*Work instructions*:
Filter the entries, keeping every line with the string "growth".

*The records*:
Start of Block

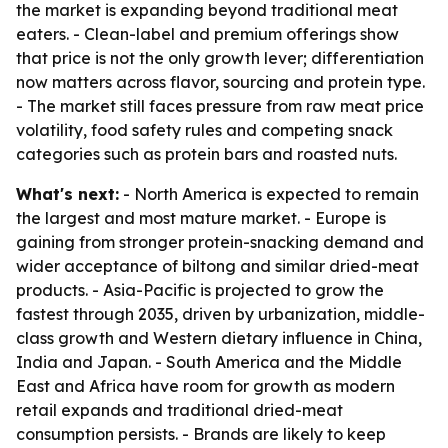
the market is expanding beyond traditional meat
eaters. - Clean-label and premium offerings show
that price is not the only growth lever; differentiation
now matters across flavor, sourcing and protein type.
- The market still faces pressure from raw meat price
volatility, food safety rules and competing snack
categories such as protein bars and roasted nuts.
What's next:
- North America is expected to remain
the largest and most mature market. - Europe is
gaining from stronger protein-snacking demand and
wider acceptance of biltong and similar dried-meat
products. - Asia-Pacific is projected to grow the
fastest through 2035, driven by urbanization, middle-
class growth and Western dietary influence in China,
India and Japan. - South America and the Middle
East and Africa have room for growth as modern
retail expands and traditional dried-meat
consumption persists. - Brands are likely to keep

End of Block

*Written answer*:
that price is not the only growth lever; differentiation
class growth and Western dietary influence in China,
East and Africa have room for growth as modern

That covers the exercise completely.